Data items
....................

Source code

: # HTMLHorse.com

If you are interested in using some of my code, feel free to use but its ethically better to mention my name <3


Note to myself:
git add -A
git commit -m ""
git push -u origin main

....................

**Instructions to follow:** Please arrange the lines above as a JSON list of strings, one string per line, with blank lines omitted.

**Completed task:**
[
  "Source code",
  ": # HTMLHorse.com",
  "If you are interested in using some of my code, feel free to use but its ethically better to mention my name <3",
  "Note to myself:",
  "git add -A",
  "git commit -m \"\"",
  "git push -u origin main"
]